_What you should do:_ Reproduce the entries that follow precisely, setting aside any images.

<<<<

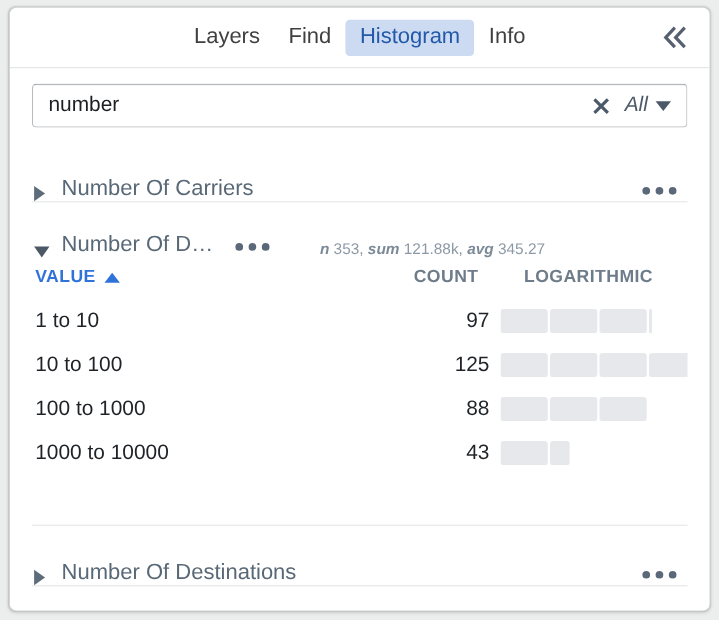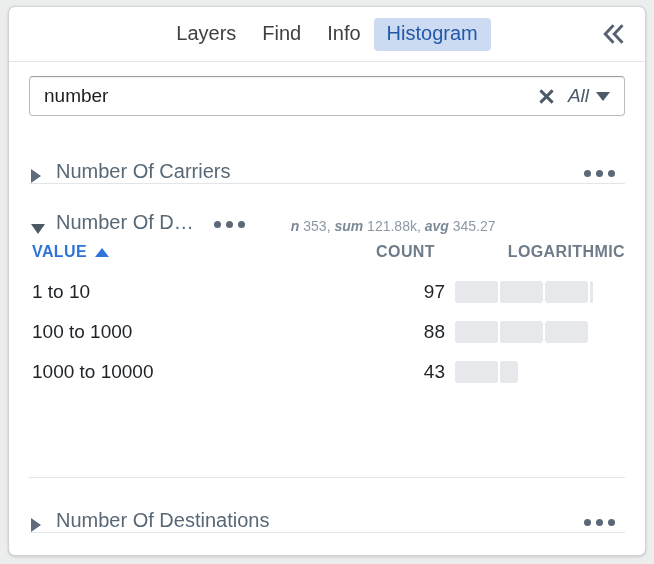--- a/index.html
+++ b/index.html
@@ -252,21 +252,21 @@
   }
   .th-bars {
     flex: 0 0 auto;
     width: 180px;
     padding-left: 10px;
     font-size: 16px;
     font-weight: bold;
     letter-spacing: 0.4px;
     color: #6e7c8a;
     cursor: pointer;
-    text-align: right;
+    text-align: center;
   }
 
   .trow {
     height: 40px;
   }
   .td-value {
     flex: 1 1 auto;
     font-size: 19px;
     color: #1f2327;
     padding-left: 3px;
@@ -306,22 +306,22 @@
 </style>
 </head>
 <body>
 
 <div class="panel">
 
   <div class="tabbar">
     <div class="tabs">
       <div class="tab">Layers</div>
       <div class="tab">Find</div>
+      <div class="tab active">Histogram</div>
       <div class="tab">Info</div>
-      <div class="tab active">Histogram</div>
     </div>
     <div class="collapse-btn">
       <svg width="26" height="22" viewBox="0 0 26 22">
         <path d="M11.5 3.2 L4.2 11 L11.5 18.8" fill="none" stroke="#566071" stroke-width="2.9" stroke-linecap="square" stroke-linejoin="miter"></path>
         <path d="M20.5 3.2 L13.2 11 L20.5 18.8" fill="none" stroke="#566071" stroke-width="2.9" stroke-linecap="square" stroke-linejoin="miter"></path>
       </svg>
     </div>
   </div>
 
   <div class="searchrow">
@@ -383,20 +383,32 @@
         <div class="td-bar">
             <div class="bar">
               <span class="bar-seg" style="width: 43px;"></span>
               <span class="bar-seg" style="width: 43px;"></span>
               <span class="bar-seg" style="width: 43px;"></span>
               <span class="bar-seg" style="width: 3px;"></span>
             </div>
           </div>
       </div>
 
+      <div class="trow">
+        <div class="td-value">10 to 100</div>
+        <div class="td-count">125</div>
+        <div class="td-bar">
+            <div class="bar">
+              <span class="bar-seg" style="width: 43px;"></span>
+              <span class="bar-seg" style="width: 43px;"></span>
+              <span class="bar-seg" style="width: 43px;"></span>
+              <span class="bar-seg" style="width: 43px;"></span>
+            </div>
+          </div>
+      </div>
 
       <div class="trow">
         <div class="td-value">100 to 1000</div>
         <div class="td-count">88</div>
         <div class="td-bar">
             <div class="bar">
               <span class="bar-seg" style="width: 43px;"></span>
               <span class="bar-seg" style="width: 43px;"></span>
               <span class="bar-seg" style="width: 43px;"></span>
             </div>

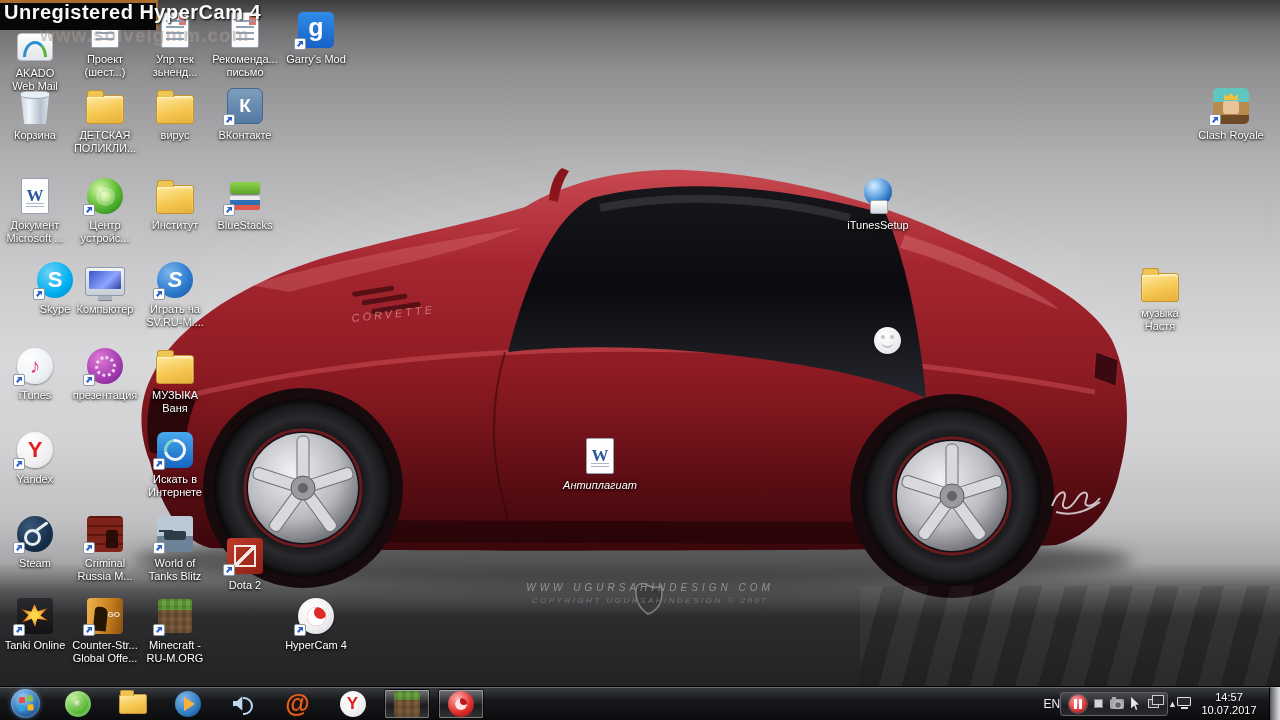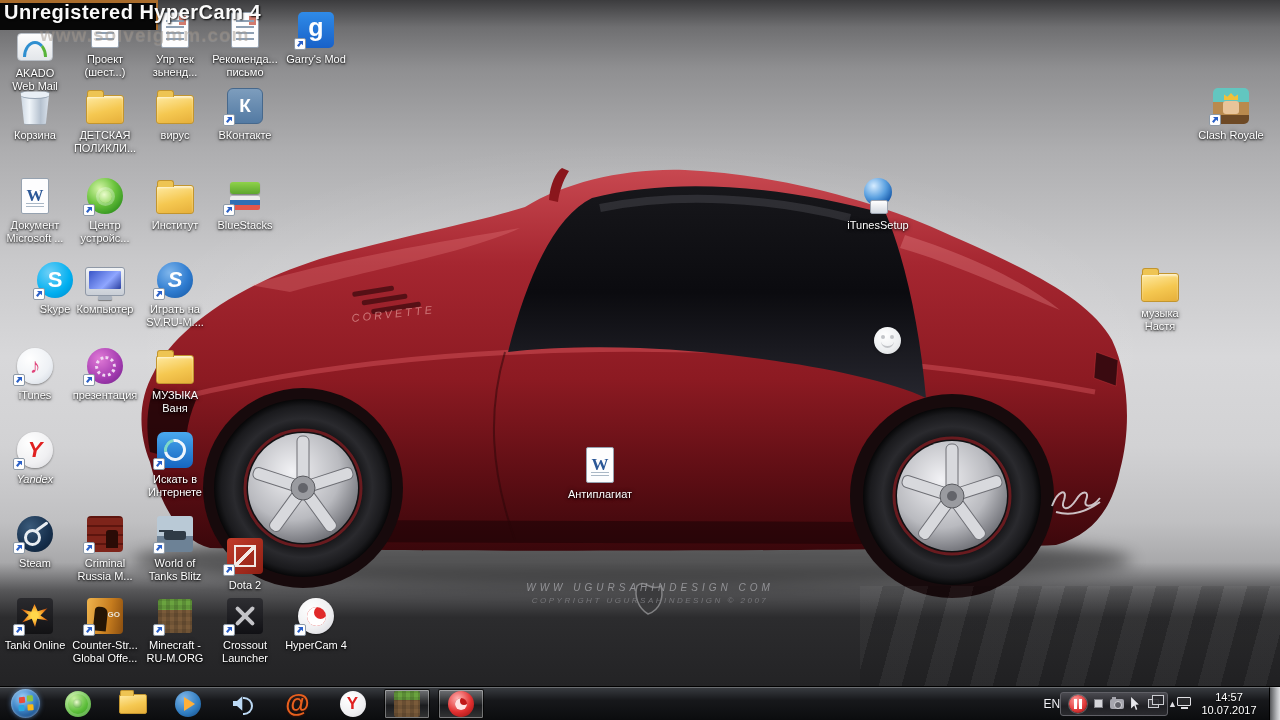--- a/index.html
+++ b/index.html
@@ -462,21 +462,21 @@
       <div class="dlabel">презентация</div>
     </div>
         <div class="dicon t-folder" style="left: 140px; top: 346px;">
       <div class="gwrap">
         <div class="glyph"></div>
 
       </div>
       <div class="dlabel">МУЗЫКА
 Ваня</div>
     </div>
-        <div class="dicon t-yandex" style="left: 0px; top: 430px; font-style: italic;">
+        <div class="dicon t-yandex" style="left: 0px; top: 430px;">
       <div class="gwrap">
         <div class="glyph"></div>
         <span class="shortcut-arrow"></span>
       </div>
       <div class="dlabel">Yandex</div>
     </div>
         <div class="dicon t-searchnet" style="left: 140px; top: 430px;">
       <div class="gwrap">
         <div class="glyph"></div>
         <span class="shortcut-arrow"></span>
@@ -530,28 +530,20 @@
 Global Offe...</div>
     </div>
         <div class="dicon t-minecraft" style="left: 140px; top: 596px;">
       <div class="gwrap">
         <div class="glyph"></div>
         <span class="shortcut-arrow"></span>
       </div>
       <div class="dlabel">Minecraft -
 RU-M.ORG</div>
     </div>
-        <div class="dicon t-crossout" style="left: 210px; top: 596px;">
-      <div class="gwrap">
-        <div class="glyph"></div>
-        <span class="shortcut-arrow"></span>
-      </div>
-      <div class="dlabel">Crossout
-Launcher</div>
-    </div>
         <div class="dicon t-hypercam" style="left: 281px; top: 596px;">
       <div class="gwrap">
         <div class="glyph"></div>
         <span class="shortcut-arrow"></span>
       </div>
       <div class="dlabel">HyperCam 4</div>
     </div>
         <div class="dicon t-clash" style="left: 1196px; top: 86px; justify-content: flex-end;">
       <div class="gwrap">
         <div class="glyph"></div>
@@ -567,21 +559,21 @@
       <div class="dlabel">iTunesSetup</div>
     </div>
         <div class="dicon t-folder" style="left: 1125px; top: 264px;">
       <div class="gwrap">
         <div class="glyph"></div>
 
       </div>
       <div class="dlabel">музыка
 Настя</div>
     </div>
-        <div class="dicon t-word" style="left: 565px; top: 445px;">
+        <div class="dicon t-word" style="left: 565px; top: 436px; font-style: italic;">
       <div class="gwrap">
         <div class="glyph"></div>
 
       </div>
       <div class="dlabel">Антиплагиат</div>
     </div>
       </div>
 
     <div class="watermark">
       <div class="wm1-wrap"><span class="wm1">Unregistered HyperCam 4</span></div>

>>>>

_Reply to the task:_
--- a/index.html
+++ b/index.html
@@ -252,21 +252,21 @@
   }
   .th-bars {
     flex: 0 0 auto;
     width: 180px;
     padding-left: 10px;
     font-size: 16px;
     font-weight: bold;
     letter-spacing: 0.4px;
     color: #6e7c8a;
     cursor: pointer;
-    text-align: right;
+    text-align: center;
   }
 
   .trow {
     height: 40px;
   }
   .td-value {
     flex: 1 1 auto;
     font-size: 19px;
     color: #1f2327;
     padding-left: 3px;
@@ -306,22 +306,22 @@
 </style>
 </head>
 <body>
 
 <div class="panel">
 
   <div class="tabbar">
     <div class="tabs">
       <div class="tab">Layers</div>
       <div class="tab">Find</div>
+      <div class="tab active">Histogram</div>
       <div class="tab">Info</div>
-      <div class="tab active">Histogram</div>
     </div>
     <div class="collapse-btn">
       <svg width="26" height="22" viewBox="0 0 26 22">
         <path d="M11.5 3.2 L4.2 11 L11.5 18.8" fill="none" stroke="#566071" stroke-width="2.9" stroke-linecap="square" stroke-linejoin="miter"></path>
         <path d="M20.5 3.2 L13.2 11 L20.5 18.8" fill="none" stroke="#566071" stroke-width="2.9" stroke-linecap="square" stroke-linejoin="miter"></path>
       </svg>
     </div>
   </div>
 
   <div class="searchrow">
@@ -383,20 +383,32 @@
         <div class="td-bar">
             <div class="bar">
               <span class="bar-seg" style="width: 43px;"></span>
               <span class="bar-seg" style="width: 43px;"></span>
               <span class="bar-seg" style="width: 43px;"></span>
               <span class="bar-seg" style="width: 3px;"></span>
             </div>
           </div>
       </div>
 
+      <div class="trow">
+        <div class="td-value">10 to 100</div>
+        <div class="td-count">125</div>
+        <div class="td-bar">
+            <div class="bar">
+              <span class="bar-seg" style="width: 43px;"></span>
+              <span class="bar-seg" style="width: 43px;"></span>
+              <span class="bar-seg" style="width: 43px;"></span>
+              <span class="bar-seg" style="width: 43px;"></span>
+            </div>
+          </div>
+      </div>
 
       <div class="trow">
         <div class="td-value">100 to 1000</div>
         <div class="td-count">88</div>
         <div class="td-bar">
             <div class="bar">
               <span class="bar-seg" style="width: 43px;"></span>
               <span class="bar-seg" style="width: 43px;"></span>
               <span class="bar-seg" style="width: 43px;"></span>
             </div>

--- a/index.html
+++ b/index.html
@@ -462,21 +462,21 @@
       <div class="dlabel">презентация</div>
     </div>
         <div class="dicon t-folder" style="left: 140px; top: 346px;">
       <div class="gwrap">
         <div class="glyph"></div>
 
       </div>
       <div class="dlabel">МУЗЫКА
 Ваня</div>
     </div>
-        <div class="dicon t-yandex" style="left: 0px; top: 430px; font-style: italic;">
+        <div class="dicon t-yandex" style="left: 0px; top: 430px;">
       <div class="gwrap">
         <div class="glyph"></div>
         <span class="shortcut-arrow"></span>
       </div>
       <div class="dlabel">Yandex</div>
     </div>
         <div class="dicon t-searchnet" style="left: 140px; top: 430px;">
       <div class="gwrap">
         <div class="glyph"></div>
         <span class="shortcut-arrow"></span>
@@ -530,28 +530,20 @@
 Global Offe...</div>
     </div>
         <div class="dicon t-minecraft" style="left: 140px; top: 596px;">
       <div class="gwrap">
         <div class="glyph"></div>
         <span class="shortcut-arrow"></span>
       </div>
       <div class="dlabel">Minecraft -
 RU-M.ORG</div>
     </div>
-        <div class="dicon t-crossout" style="left: 210px; top: 596px;">
-      <div class="gwrap">
-        <div class="glyph"></div>
-        <span class="shortcut-arrow"></span>
-      </div>
-      <div class="dlabel">Crossout
-Launcher</div>
-    </div>
         <div class="dicon t-hypercam" style="left: 281px; top: 596px;">
       <div class="gwrap">
         <div class="glyph"></div>
         <span class="shortcut-arrow"></span>
       </div>
       <div class="dlabel">HyperCam 4</div>
     </div>
         <div class="dicon t-clash" style="left: 1196px; top: 86px; justify-content: flex-end;">
       <div class="gwrap">
         <div class="glyph"></div>
@@ -567,21 +559,21 @@
       <div class="dlabel">iTunesSetup</div>
     </div>
         <div class="dicon t-folder" style="left: 1125px; top: 264px;">
       <div class="gwrap">
         <div class="glyph"></div>
 
       </div>
       <div class="dlabel">музыка
 Настя</div>
     </div>
-        <div class="dicon t-word" style="left: 565px; top: 445px;">
+        <div class="dicon t-word" style="left: 565px; top: 436px; font-style: italic;">
       <div class="gwrap">
         <div class="glyph"></div>
 
       </div>
       <div class="dlabel">Антиплагиат</div>
     </div>
       </div>
 
     <div class="watermark">
       <div class="wm1-wrap"><span class="wm1">Unregistered HyperCam 4</span></div>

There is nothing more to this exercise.